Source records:

^^^^^^^^

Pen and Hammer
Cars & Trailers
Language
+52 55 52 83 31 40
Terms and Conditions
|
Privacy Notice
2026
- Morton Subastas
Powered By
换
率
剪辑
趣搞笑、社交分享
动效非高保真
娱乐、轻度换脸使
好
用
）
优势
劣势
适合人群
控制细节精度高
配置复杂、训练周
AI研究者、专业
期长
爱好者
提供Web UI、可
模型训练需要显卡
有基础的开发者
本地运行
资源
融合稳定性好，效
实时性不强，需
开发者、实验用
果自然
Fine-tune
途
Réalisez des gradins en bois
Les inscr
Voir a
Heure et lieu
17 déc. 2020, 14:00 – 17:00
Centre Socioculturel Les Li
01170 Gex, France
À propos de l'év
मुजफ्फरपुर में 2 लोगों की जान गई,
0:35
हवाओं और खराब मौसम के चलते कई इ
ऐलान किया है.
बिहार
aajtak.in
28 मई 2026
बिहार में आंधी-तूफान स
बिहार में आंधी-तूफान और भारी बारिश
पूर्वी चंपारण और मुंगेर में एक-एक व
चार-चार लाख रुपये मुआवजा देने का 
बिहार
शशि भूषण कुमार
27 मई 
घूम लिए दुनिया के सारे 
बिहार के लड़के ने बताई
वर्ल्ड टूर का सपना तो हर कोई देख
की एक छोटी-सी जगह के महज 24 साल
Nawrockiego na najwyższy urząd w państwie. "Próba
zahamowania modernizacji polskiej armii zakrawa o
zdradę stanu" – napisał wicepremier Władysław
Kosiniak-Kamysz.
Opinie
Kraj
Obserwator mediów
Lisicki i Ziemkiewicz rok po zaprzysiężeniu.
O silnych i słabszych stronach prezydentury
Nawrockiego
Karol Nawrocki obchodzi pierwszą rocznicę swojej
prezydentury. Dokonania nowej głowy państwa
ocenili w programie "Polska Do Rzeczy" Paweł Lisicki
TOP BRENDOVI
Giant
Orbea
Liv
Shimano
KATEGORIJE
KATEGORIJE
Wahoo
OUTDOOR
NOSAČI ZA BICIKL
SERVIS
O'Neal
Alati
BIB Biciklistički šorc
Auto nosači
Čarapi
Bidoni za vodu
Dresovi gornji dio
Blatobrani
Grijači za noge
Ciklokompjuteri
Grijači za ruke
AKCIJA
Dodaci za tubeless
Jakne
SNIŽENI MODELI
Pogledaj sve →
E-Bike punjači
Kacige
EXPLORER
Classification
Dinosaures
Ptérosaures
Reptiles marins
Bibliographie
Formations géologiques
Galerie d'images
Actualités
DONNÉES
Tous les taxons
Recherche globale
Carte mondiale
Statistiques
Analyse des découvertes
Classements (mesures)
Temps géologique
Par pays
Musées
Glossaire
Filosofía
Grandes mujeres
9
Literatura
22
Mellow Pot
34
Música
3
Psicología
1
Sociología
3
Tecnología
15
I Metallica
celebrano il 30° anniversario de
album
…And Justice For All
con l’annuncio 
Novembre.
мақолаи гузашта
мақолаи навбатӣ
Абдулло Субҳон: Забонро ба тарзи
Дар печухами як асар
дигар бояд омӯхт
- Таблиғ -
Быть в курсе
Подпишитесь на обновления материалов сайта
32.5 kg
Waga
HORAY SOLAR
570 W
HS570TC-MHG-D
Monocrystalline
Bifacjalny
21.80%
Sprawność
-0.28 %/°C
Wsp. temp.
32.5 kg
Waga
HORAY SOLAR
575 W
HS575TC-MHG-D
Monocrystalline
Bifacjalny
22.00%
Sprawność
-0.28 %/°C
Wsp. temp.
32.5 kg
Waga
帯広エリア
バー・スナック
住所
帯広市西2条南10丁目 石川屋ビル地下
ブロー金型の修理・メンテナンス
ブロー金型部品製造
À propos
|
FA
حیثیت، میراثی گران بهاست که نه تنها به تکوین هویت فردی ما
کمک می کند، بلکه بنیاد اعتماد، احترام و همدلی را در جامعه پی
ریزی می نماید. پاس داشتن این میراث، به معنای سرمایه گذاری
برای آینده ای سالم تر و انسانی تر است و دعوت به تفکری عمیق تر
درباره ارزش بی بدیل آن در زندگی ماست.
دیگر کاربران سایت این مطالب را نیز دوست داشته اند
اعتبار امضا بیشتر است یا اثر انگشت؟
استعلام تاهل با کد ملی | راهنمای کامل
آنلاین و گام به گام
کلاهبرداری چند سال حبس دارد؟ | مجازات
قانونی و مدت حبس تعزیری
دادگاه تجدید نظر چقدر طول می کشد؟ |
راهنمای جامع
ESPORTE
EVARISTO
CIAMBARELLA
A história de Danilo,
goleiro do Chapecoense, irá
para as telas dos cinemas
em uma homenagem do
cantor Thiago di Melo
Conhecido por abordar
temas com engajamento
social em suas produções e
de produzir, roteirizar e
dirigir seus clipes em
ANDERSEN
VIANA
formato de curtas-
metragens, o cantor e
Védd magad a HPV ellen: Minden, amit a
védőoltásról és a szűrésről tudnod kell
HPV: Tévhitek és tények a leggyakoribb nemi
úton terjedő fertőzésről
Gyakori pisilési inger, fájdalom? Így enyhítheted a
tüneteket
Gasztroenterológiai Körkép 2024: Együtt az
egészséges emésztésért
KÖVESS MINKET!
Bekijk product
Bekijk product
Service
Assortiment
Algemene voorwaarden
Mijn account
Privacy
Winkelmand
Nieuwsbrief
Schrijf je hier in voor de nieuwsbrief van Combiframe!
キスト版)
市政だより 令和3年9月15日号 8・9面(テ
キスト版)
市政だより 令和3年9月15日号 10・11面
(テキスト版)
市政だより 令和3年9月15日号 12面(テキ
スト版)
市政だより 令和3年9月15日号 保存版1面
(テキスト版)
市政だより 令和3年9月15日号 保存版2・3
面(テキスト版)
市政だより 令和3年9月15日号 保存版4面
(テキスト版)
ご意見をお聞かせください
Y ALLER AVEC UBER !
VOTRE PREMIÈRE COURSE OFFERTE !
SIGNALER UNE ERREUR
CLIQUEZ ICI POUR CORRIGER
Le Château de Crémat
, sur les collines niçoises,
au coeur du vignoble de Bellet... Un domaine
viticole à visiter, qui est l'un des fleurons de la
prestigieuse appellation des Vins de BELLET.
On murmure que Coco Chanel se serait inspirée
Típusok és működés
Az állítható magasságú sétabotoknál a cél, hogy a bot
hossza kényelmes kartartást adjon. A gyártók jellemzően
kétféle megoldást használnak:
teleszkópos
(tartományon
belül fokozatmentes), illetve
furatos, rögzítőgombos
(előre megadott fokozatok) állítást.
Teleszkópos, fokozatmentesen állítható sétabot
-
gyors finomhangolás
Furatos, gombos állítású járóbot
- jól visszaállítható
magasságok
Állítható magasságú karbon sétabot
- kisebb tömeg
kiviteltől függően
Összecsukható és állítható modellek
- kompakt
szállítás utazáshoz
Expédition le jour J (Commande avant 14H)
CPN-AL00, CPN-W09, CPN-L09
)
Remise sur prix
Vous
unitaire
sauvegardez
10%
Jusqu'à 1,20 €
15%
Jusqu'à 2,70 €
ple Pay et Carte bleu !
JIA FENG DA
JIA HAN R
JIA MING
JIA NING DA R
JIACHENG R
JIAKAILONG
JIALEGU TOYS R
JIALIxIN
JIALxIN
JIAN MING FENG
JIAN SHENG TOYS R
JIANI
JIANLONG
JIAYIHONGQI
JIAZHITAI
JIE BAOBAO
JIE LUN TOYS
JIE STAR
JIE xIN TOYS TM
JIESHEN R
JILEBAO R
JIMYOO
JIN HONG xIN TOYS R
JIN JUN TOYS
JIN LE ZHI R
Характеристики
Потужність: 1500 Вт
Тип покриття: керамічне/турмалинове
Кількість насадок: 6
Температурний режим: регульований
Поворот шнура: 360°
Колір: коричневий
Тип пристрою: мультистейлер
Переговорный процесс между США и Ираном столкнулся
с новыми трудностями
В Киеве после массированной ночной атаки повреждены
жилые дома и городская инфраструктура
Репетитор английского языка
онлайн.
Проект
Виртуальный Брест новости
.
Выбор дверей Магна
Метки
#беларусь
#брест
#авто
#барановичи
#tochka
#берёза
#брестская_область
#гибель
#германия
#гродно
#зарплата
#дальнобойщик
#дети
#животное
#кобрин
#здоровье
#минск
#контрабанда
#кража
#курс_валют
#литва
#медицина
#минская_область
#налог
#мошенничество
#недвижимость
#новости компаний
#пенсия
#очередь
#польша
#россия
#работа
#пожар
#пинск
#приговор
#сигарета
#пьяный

^^^^^^^^

Work to be completed: From the start of the data to the line that holds "बिहार में आंधी-तूफान स", retype each line exactly, with both ends included.

Solution to this problem:
Pen and Hammer
Cars & Trailers
Language
+52 55 52 83 31 40
Terms and Conditions
|
Privacy Notice
2026
- Morton Subastas
Powered By
换
率
剪辑
趣搞笑、社交分享
动效非高保真
娱乐、轻度换脸使
好
用
）
优势
劣势
适合人群
控制细节精度高
配置复杂、训练周
AI研究者、专业
期长
爱好者
提供Web UI、可
模型训练需要显卡
有基础的开发者
本地运行
资源
融合稳定性好，效
实时性不强，需
开发者、实验用
果自然
Fine-tune
途
Réalisez des gradins en bois
Les inscr
Voir a
Heure et lieu
17 déc. 2020, 14:00 – 17:00
Centre Socioculturel Les Li
01170 Gex, France
À propos de l'év
मुजफ्फरपुर में 2 लोगों की जान गई,
0:35
हवाओं और खराब मौसम के चलते कई इ
ऐलान किया है.
बिहार
aajtak.in
28 मई 2026
बिहार में आंधी-तूफान स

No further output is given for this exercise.